* [Given problem A]:
Transcribe the passage of the biographical entry on Thomas Woodbine Hinchliff between "1399901Dictionary of National" and "did not practise.", inclusive.
* [Given problem B]:
Continue the biographical entry on Thomas Woodbine Hinchliff from the point at which it currently ends.

* [Page extract]:
Dictionary of National Biography, 1901 supplement/Hinchliff, Thomas Woodbine

1399901Dictionary of National Biography, 1901 supplement, Volume 2 — Hinchliff, Thomas Woodbine1901Thomas George Bonney

HINCHLIFF, THOMAS WOODBINE (1825–1882), president of the Alpine Club, the eldest son of Chamberlain Hinchliff of Lee, Kent, and his wife, Sarah Parish, sister of Sir Woodbine Parish [q. v.], was born on 5 Dec. 1825 at 25 Park Street, Southwark. Hinchliff, after attending the grammar school at West Ham and the Blackheath proprietary school, went to Trinity College, Cambridge, where he graduated as B.A. in 1849, and M.A. in 1852. In this interval the record in the 'Graduati Cantabrigienses' shows that the spelling of the family name had been changed from Hinchliffe to Hinchliff. He was admitted a student at Lincoln's Inn on 24 April 1849; was called to the bar, and had chambers in Lincoln's Inn, but did not practise.

* [Material provided]:
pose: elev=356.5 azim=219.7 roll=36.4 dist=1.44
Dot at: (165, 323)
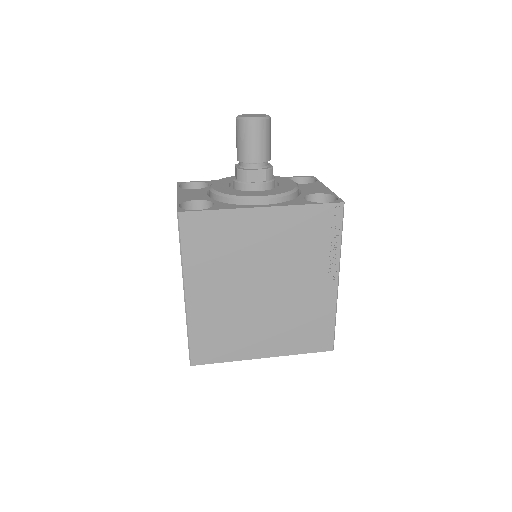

* [Exercise response A]:
1399901Dictionary of National Biography, 1901 supplement, Volume 2 — Hinchliff, Thomas Woodbine1901Thomas George Bonney

HINCHLIFF, THOMAS WOODBINE (1825–1882), president of the Alpine Club, the eldest son of Chamberlain Hinchliff of Lee, Kent, and his wife, Sarah Parish, sister of Sir Woodbine Parish [q. v.], was born on 5 Dec. 1825 at 25 Park Street, Southwark. Hinchliff, after attending the grammar school at West Ham and the Blackheath proprietary school, went to Trinity College, Cambridge, where he graduated as B.A. in 1849, and M.A. in 1852. In this interval the record in the 'Graduati Cantabrigienses' shows that the spelling of the family name had been changed from Hinchliffe to Hinchliff. He was admitted a student at Lincoln's Inn on 24 April 1849; was called to the bar, and had chambers in Lincoln's Inn, but did not practise.

* [Exercise response B]:
Hinchliff did much to bring mountain climbing into vogue. After spending the summers of 1854, 1855, and 1856 in the Alps, he published a most attractive book, 'Summer Months among the Alps.' Next year he took an active part in the foundation of the Alpine Club, of which he was the first honorary secretary, and president from 1874 to 1877. After 1862, when he lost part of his right hand through a gun accident, he was prevented from undertaking difficult excursions, but he did not abandon the Alps, for he was a lover of their flowers and scenery, and he occasionally undertook more distant journeys, visiting South America more than once, and making a tour of the world. These were described in 'South American Sketches' (1863) and 'Over the Sea and Far Away' (1876), which showed the same freshness and descriptive power as his earlier work. He was also a contributor to the Alpine Club's 'Peaks, Passes, and Glaciers,' the 'Alpine Journal,' and periodical literature. While on his way to the Italian lakes he died, after a few hours' illness, at Aix-les-Bains, on 8 May 1882, and was buried there. A memorial obelisk bearing a bronze medallion (a copy of which is in the rooms of the Alpine Club) was erected by his friends on the flanks of the Gorner Grat, near the Riffelalp hotel.

[Obituary notice, Alpine Journal, xi. 39, 56, 407, 486; information from Mrs. Hinchliff (sister-in-law).]

T. G. B.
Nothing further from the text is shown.